## Exercise details:
Repeat the lines of the data exactly, from the first one through the one that contains "konsensus, me qëllim".

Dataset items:
────────────────────
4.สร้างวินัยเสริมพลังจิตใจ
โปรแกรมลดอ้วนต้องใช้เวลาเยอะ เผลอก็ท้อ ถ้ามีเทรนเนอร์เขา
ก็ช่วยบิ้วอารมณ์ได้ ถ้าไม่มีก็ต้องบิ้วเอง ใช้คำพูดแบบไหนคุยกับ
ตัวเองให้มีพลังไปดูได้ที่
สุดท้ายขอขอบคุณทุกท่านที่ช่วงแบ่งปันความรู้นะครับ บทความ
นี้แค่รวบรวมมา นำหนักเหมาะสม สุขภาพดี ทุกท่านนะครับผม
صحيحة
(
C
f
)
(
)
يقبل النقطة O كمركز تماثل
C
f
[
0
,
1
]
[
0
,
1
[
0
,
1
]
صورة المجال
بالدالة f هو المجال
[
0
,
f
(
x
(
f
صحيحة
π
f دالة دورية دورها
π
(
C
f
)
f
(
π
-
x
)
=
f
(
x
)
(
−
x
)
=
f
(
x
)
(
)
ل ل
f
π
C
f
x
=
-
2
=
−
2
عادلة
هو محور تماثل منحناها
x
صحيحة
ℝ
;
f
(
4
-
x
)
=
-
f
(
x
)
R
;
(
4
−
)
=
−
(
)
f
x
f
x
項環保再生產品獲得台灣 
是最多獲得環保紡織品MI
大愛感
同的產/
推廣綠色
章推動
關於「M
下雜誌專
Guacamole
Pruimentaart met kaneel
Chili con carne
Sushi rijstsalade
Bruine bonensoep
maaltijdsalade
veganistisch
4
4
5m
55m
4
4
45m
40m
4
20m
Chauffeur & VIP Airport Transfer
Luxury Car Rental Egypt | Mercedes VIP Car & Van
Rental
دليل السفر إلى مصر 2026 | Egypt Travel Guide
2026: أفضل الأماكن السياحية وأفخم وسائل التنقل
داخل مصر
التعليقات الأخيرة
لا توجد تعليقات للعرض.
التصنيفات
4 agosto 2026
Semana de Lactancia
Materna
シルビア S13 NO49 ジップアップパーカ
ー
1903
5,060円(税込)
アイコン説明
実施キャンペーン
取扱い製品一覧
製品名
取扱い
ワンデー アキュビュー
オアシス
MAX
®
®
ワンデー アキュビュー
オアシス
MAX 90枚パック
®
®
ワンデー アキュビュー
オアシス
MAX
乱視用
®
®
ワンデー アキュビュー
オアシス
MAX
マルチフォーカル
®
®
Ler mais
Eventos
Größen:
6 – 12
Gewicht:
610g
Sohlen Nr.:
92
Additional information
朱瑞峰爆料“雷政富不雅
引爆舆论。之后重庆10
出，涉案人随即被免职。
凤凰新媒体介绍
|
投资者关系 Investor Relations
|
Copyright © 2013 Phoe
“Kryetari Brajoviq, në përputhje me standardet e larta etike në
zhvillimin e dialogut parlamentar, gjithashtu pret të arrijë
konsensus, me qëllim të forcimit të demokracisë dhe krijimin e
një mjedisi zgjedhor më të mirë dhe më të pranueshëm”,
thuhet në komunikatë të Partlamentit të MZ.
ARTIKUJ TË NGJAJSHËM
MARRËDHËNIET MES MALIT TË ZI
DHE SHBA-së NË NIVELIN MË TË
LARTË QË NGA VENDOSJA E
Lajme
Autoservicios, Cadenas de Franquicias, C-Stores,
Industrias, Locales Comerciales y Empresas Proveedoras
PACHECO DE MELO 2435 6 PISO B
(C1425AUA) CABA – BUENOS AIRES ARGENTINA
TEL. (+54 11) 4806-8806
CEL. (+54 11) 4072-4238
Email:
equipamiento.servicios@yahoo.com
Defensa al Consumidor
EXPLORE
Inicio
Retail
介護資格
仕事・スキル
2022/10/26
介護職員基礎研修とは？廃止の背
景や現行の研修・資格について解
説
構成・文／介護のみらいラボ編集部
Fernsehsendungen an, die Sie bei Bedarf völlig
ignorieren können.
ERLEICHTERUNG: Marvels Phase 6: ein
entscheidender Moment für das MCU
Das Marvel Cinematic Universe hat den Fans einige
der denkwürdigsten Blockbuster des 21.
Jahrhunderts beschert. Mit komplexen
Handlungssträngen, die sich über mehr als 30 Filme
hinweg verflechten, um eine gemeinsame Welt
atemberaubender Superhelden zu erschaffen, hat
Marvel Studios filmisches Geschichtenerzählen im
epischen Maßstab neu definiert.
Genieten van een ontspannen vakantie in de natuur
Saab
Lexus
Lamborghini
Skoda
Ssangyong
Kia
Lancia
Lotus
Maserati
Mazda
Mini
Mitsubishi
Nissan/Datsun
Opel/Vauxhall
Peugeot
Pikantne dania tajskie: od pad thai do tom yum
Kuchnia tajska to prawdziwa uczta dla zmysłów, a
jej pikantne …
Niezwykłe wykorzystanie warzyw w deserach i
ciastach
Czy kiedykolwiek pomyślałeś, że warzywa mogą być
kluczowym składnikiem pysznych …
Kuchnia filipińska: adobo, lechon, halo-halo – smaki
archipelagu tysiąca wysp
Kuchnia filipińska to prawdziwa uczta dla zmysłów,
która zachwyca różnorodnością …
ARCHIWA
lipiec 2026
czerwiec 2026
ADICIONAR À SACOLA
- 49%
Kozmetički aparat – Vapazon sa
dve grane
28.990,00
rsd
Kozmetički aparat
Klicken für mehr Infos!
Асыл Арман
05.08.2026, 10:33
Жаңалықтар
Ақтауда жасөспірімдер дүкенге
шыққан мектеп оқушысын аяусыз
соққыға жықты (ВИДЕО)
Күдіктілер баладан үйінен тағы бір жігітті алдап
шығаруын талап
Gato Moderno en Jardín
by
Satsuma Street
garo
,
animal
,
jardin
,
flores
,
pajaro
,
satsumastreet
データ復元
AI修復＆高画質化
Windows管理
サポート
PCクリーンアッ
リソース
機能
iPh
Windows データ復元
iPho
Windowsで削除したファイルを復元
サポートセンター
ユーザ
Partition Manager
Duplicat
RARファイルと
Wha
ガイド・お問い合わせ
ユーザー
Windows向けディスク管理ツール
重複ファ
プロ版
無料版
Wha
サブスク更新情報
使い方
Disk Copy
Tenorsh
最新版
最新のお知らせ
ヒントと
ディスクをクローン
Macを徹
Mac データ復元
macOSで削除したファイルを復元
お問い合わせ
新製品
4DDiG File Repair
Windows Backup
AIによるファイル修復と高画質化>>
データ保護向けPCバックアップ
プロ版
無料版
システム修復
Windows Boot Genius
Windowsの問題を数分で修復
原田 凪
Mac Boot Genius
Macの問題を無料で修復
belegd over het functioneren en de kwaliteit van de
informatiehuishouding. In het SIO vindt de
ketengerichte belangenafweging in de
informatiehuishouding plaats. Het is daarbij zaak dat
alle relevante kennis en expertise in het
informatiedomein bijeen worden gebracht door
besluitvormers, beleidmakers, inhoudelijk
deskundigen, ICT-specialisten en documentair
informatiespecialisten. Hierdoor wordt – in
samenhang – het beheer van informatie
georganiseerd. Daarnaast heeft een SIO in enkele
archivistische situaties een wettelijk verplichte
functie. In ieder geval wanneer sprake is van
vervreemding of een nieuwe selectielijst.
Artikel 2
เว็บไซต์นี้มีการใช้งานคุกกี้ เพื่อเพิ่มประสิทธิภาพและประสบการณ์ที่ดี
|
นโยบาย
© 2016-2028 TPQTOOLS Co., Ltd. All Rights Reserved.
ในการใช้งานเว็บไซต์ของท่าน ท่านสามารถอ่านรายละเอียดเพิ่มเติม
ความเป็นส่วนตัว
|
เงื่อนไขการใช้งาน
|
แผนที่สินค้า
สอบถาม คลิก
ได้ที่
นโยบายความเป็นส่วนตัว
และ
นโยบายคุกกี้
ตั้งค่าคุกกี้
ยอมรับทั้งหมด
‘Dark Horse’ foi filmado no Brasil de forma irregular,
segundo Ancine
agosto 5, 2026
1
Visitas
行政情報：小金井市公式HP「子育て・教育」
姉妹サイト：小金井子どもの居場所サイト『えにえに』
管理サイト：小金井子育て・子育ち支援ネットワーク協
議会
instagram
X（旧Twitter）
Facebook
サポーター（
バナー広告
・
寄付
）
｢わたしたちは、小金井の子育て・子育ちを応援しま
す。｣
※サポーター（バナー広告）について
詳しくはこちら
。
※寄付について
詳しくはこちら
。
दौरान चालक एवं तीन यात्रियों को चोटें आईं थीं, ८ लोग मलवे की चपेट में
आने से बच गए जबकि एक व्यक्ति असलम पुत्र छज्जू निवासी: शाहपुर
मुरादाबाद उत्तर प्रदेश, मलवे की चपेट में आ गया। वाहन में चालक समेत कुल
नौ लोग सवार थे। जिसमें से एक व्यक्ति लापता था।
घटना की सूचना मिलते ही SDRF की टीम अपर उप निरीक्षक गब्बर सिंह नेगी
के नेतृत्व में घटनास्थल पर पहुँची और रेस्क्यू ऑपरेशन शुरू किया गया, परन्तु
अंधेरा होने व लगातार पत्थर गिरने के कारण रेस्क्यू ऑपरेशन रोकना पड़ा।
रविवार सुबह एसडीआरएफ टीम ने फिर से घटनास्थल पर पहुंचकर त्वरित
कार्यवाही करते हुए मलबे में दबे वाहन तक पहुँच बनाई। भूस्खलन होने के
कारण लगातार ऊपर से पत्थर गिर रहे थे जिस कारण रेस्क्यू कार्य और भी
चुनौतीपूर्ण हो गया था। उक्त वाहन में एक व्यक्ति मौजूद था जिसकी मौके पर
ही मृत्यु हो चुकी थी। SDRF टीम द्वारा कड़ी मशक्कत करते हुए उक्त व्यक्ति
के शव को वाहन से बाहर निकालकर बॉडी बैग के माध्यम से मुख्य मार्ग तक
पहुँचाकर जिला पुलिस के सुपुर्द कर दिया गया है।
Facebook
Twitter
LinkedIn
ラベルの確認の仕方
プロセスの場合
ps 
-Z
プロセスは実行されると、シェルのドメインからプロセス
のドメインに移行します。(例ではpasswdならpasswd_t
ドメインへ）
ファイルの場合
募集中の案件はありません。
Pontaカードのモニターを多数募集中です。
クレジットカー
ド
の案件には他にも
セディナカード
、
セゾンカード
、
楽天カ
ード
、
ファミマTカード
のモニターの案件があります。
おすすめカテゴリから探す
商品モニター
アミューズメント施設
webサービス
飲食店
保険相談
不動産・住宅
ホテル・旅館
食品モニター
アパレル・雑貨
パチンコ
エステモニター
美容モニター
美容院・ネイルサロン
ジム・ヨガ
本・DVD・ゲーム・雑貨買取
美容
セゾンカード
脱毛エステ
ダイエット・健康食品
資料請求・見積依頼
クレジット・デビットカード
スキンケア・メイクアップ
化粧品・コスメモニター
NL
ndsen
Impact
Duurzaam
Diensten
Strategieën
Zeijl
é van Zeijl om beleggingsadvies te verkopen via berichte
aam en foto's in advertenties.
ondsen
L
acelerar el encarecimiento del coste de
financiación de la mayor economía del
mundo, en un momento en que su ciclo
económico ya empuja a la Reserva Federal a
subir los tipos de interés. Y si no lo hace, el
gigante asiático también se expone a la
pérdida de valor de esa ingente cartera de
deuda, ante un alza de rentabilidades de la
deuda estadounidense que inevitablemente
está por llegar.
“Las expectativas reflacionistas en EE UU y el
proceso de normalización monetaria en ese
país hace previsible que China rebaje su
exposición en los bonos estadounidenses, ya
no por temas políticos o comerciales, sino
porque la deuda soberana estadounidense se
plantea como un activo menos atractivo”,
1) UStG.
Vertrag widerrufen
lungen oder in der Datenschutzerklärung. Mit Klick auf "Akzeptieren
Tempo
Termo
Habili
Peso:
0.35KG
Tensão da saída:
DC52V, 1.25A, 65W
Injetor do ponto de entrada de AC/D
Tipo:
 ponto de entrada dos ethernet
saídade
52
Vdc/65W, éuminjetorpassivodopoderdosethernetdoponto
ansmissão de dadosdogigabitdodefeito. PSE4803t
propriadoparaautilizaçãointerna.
────────────────────
## Result for this task:
4.สร้างวินัยเสริมพลังจิตใจ
โปรแกรมลดอ้วนต้องใช้เวลาเยอะ เผลอก็ท้อ ถ้ามีเทรนเนอร์เขา
ก็ช่วยบิ้วอารมณ์ได้ ถ้าไม่มีก็ต้องบิ้วเอง ใช้คำพูดแบบไหนคุยกับ
ตัวเองให้มีพลังไปดูได้ที่
สุดท้ายขอขอบคุณทุกท่านที่ช่วงแบ่งปันความรู้นะครับ บทความ
นี้แค่รวบรวมมา นำหนักเหมาะสม สุขภาพดี ทุกท่านนะครับผม
صحيحة
(
C
f
)
(
)
يقبل النقطة O كمركز تماثل
C
f
[
0
,
1
]
[
0
,
1
[
0
,
1
]
صورة المجال
بالدالة f هو المجال
[
0
,
f
(
x
(
f
صحيحة
π
f دالة دورية دورها
π
(
C
f
)
f
(
π
-
x
)
=
f
(
x
)
(
−
x
)
=
f
(
x
)
(
)
ل ل
f
π
C
f
x
=
-
2
=
−
2
عادلة
هو محور تماثل منحناها
x
صحيحة
ℝ
;
f
(
4
-
x
)
=
-
f
(
x
)
R
;
(
4
−
)
=
−
(
)
f
x
f
x
項環保再生產品獲得台灣 
是最多獲得環保紡織品MI
大愛感
同的產/
推廣綠色
章推動
關於「M
下雜誌專
Guacamole
Pruimentaart met kaneel
Chili con carne
Sushi rijstsalade
Bruine bonensoep
maaltijdsalade
veganistisch
4
4
5m
55m
4
4
45m
40m
4
20m
Chauffeur & VIP Airport Transfer
Luxury Car Rental Egypt | Mercedes VIP Car & Van
Rental
دليل السفر إلى مصر 2026 | Egypt Travel Guide
2026: أفضل الأماكن السياحية وأفخم وسائل التنقل
داخل مصر
التعليقات الأخيرة
لا توجد تعليقات للعرض.
التصنيفات
4 agosto 2026
Semana de Lactancia
Materna
シルビア S13 NO49 ジップアップパーカ
ー
1903
5,060円(税込)
アイコン説明
実施キャンペーン
取扱い製品一覧
製品名
取扱い
ワンデー アキュビュー
オアシス
MAX
®
®
ワンデー アキュビュー
オアシス
MAX 90枚パック
®
®
ワンデー アキュビュー
オアシス
MAX
乱視用
®
®
ワンデー アキュビュー
オアシス
MAX
マルチフォーカル
®
®
Ler mais
Eventos
Größen:
6 – 12
Gewicht:
610g
Sohlen Nr.:
92
Additional information
朱瑞峰爆料“雷政富不雅
引爆舆论。之后重庆10
出，涉案人随即被免职。
凤凰新媒体介绍
|
投资者关系 Investor Relations
|
Copyright © 2013 Phoe
“Kryetari Brajoviq, në përputhje me standardet e larta etike në
zhvillimin e dialogut parlamentar, gjithashtu pret të arrijë
konsensus, me qëllim të forcimit të demokracisë dhe krijimin e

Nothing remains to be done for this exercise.